### EXERCISE INPUT:
---+---

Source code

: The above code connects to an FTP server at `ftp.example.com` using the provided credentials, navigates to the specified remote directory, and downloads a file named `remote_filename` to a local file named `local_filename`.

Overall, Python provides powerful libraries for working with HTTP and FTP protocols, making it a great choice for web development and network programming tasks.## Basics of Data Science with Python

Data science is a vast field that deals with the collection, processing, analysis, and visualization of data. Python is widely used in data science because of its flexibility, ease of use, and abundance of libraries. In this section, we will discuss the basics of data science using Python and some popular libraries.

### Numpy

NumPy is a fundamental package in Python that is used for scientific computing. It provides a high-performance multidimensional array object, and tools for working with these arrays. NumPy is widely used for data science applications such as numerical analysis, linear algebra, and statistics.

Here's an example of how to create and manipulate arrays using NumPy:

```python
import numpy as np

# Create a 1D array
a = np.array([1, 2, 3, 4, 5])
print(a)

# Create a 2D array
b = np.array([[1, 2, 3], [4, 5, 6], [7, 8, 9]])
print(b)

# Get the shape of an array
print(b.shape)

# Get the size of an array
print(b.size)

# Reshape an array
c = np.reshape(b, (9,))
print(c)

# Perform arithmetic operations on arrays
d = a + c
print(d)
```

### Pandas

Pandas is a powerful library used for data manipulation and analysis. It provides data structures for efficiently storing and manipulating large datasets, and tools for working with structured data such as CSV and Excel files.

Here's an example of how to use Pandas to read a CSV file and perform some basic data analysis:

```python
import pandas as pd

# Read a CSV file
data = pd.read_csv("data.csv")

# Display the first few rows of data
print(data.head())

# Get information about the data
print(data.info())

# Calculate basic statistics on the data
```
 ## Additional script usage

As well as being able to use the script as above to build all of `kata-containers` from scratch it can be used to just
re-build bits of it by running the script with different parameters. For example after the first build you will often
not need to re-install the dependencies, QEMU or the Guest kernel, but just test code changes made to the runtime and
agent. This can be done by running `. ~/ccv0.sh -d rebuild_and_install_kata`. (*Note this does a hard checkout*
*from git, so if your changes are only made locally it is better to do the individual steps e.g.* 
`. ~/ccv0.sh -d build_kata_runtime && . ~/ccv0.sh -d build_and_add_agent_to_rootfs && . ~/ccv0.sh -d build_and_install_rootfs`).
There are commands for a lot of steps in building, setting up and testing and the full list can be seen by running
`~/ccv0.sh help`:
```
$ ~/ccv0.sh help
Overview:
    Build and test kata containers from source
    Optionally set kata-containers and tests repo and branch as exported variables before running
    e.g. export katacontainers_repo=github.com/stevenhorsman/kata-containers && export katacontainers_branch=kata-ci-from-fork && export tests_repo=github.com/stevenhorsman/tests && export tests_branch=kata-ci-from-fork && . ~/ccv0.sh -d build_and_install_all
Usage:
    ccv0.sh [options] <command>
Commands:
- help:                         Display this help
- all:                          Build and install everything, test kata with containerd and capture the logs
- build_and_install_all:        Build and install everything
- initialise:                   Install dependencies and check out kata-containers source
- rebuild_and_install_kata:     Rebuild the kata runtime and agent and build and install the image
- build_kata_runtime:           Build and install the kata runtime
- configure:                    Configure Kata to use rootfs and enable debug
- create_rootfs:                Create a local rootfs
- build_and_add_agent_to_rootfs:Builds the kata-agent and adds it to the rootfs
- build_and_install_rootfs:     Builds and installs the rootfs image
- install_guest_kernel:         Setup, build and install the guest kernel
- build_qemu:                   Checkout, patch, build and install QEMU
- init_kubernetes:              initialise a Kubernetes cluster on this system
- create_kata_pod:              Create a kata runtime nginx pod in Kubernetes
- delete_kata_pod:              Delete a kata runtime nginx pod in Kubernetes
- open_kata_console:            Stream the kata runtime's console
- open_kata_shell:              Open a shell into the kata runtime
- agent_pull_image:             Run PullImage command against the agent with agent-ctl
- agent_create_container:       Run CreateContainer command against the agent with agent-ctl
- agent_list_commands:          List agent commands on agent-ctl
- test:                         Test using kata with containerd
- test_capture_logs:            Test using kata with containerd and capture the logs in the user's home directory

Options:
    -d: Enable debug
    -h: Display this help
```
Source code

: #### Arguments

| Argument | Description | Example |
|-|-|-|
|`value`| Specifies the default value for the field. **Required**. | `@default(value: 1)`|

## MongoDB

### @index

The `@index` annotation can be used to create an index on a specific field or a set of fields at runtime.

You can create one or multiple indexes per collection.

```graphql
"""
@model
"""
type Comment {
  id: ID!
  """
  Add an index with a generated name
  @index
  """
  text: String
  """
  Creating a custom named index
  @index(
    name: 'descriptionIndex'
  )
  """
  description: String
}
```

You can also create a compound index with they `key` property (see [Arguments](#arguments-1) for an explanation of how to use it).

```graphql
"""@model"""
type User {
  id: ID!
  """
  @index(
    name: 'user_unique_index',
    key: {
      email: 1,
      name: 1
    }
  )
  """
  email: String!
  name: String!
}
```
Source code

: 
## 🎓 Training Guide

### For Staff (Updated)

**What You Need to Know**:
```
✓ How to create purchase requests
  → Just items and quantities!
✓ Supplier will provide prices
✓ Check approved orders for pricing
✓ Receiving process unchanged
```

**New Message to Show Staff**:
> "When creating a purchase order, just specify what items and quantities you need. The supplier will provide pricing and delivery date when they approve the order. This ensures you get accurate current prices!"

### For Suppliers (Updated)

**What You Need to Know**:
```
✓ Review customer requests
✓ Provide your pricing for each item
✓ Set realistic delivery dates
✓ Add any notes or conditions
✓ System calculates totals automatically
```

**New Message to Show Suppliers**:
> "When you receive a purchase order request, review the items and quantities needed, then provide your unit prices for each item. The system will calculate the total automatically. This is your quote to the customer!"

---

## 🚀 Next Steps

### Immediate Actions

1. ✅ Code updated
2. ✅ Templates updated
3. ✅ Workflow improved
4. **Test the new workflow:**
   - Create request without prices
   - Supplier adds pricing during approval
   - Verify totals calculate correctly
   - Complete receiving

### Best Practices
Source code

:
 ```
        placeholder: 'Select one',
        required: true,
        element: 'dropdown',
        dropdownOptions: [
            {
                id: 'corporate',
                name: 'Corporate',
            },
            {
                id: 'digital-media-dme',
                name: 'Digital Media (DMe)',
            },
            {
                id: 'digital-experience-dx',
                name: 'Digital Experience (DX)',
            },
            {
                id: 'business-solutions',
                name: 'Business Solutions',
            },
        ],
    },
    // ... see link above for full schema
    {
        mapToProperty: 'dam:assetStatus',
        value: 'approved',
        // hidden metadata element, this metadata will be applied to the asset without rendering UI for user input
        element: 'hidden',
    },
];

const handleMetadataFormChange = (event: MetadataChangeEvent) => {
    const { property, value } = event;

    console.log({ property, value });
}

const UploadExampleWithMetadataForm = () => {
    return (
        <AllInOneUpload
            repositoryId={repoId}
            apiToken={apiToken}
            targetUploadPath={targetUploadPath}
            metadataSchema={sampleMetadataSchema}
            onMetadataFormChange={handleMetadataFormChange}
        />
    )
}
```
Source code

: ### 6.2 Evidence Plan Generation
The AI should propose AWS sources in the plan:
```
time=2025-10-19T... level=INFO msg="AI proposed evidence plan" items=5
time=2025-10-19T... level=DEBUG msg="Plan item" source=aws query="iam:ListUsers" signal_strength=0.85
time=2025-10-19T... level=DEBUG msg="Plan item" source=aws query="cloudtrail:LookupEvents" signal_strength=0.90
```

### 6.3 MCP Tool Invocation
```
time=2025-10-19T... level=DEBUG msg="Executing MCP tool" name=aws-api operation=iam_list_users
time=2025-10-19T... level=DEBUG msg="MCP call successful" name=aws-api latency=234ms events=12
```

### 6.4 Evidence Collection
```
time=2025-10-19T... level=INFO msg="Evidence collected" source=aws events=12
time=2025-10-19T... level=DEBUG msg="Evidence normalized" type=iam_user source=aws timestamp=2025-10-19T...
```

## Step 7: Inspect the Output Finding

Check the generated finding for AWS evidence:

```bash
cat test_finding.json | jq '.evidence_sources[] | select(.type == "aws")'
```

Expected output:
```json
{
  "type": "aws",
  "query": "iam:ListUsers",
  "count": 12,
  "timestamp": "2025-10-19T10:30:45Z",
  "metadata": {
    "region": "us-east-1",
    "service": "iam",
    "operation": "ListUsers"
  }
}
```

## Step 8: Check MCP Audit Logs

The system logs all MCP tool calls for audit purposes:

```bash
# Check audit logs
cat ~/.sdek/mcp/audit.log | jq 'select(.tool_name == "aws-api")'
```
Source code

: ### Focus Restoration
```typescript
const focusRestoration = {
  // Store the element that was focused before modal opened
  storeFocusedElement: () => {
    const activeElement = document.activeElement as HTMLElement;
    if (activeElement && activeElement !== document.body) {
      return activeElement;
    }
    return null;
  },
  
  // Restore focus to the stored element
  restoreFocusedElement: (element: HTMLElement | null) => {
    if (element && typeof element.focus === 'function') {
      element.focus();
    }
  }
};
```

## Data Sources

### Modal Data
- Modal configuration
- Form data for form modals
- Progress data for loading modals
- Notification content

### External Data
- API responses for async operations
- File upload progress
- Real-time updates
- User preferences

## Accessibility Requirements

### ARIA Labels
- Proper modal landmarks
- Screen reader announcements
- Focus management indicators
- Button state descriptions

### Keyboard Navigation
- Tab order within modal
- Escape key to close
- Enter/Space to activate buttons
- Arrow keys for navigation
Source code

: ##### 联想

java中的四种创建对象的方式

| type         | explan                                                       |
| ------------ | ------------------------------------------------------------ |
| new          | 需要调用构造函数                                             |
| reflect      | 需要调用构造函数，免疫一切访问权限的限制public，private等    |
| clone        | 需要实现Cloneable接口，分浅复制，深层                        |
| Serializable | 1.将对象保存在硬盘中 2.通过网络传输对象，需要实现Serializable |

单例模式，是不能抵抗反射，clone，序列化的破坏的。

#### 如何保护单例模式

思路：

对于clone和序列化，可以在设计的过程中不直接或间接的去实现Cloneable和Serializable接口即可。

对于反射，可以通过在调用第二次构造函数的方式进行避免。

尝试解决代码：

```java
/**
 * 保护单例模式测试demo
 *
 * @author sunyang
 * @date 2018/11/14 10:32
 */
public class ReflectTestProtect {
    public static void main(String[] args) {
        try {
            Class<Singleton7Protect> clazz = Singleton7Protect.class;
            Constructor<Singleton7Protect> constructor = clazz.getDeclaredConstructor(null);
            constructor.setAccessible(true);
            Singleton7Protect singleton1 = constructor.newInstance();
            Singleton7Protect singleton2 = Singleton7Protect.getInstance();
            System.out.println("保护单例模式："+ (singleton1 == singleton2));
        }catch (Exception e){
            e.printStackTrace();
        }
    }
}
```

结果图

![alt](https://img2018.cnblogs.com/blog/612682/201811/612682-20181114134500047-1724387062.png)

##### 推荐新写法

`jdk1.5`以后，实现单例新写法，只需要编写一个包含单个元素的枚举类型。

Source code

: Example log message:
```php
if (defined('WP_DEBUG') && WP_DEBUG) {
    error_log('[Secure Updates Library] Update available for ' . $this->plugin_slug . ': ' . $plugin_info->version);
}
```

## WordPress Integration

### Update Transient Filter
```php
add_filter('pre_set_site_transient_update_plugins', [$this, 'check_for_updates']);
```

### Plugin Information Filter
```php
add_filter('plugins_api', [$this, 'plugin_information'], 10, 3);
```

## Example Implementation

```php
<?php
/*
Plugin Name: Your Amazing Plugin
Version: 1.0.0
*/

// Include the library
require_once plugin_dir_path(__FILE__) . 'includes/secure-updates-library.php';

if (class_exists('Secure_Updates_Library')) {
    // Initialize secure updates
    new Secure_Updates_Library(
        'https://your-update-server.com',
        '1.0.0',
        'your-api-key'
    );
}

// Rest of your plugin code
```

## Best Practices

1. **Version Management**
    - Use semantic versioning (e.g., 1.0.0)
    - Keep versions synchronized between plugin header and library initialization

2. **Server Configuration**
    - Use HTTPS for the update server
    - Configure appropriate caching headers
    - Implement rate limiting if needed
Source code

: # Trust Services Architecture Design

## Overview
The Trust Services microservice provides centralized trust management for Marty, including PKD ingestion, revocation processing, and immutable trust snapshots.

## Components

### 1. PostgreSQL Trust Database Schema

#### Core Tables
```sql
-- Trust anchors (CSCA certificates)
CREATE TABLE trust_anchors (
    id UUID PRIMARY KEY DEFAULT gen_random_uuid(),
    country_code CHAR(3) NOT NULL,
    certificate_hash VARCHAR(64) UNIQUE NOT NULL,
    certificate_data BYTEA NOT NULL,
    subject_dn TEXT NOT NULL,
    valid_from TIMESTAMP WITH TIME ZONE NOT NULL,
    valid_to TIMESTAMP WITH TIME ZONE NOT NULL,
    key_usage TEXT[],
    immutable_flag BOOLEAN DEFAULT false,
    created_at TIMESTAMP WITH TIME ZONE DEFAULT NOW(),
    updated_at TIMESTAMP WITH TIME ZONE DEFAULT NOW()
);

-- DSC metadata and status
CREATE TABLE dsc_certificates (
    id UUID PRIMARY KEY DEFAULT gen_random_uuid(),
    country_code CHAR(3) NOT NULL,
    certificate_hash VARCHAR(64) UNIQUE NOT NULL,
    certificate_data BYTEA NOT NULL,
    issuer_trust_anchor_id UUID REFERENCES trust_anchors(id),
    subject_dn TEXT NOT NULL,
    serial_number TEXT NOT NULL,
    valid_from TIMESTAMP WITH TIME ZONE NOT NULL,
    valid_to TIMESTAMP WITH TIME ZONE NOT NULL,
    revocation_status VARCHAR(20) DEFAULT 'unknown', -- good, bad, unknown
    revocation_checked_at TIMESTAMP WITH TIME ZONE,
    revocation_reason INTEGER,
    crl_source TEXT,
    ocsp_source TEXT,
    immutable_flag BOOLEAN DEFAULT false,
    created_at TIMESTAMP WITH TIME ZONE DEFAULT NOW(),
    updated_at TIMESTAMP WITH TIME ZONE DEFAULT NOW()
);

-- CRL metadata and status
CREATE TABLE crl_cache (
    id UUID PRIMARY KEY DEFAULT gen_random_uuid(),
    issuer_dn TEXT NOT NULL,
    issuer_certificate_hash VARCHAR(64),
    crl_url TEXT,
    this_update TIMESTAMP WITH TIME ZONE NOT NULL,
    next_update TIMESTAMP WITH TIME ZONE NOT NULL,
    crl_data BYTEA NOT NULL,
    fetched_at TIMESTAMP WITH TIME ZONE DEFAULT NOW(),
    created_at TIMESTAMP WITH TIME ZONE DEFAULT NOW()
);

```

---+---

A single number is expected: how many lines in the material above contain the word "needed".

### OUTPUT OF THE EXERCISE:
2